■ Aim of the task:
Repeat the data word for word. Do not include the pictures.

■ Data records:
——

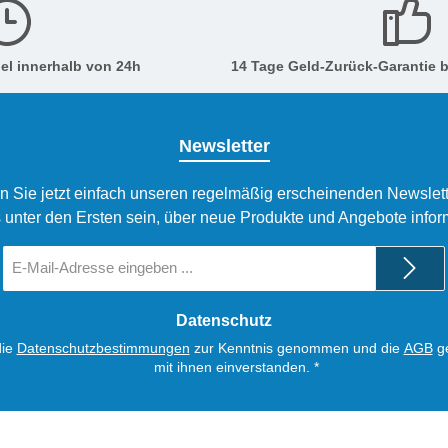
el innerhalb von 24h
14 Tage Geld-Zurück-Garantie b
Newsletter
n Sie jetzt einfach unseren regelmäßig erscheinenden Newslett
 unter den Ersten sein, über neue Produkte und Angebote infor
E-
Mail-
Adresse
*
Datenschutz
die
Datenschutzbestimmungen
zur Kenntnis genommen und die
AGB
ge
mit ihnen einverstanden.
*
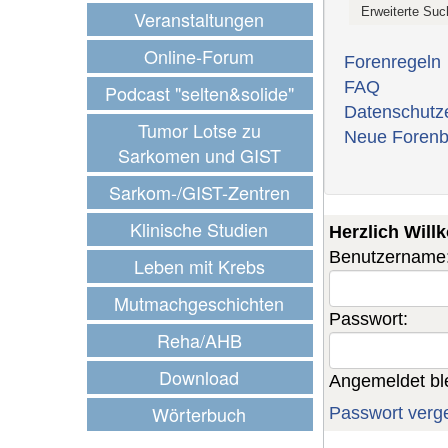
Veranstaltungen
Online-Forum
Forenregeln
FAQ
Podcast "selten&solide"
Datenschutz
Tumor Lotse zu
Neue Forenb
Sarkomen und GIST
Sarkom-/GIST-Zentren
Klinische Studien
Herzlich Wil
Benutzername
Leben mit Krebs
Mutmachgeschichten
Passwort:
Reha/AHB
Download
Angemeldet bl
Wörterbuch
Passwort verg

——

■ Solution for this problem:
el innerhalb von 24h
14 Tage Geld-Zurück-Garantie b
Newsletter
n Sie jetzt einfach unseren regelmäßig erscheinenden Newslett
 unter den Ersten sein, über neue Produkte und Angebote infor
E-
Mail-
Adresse
*
Datenschutz
die
Datenschutzbestimmungen
zur Kenntnis genommen und die
AGB
ge
mit ihnen einverstanden.
*
Veranstaltungen
Online-Forum
Forenregeln
FAQ
Podcast "selten&solide"
Datenschutz
Tumor Lotse zu
Neue Forenb
Sarkomen und GIST
Sarkom-/GIST-Zentren
Klinische Studien
Herzlich Wil
Benutzername
Leben mit Krebs
Mutmachgeschichten
Passwort:
Reha/AHB
Download
Angemeldet bl
Wörterbuch
Passwort verg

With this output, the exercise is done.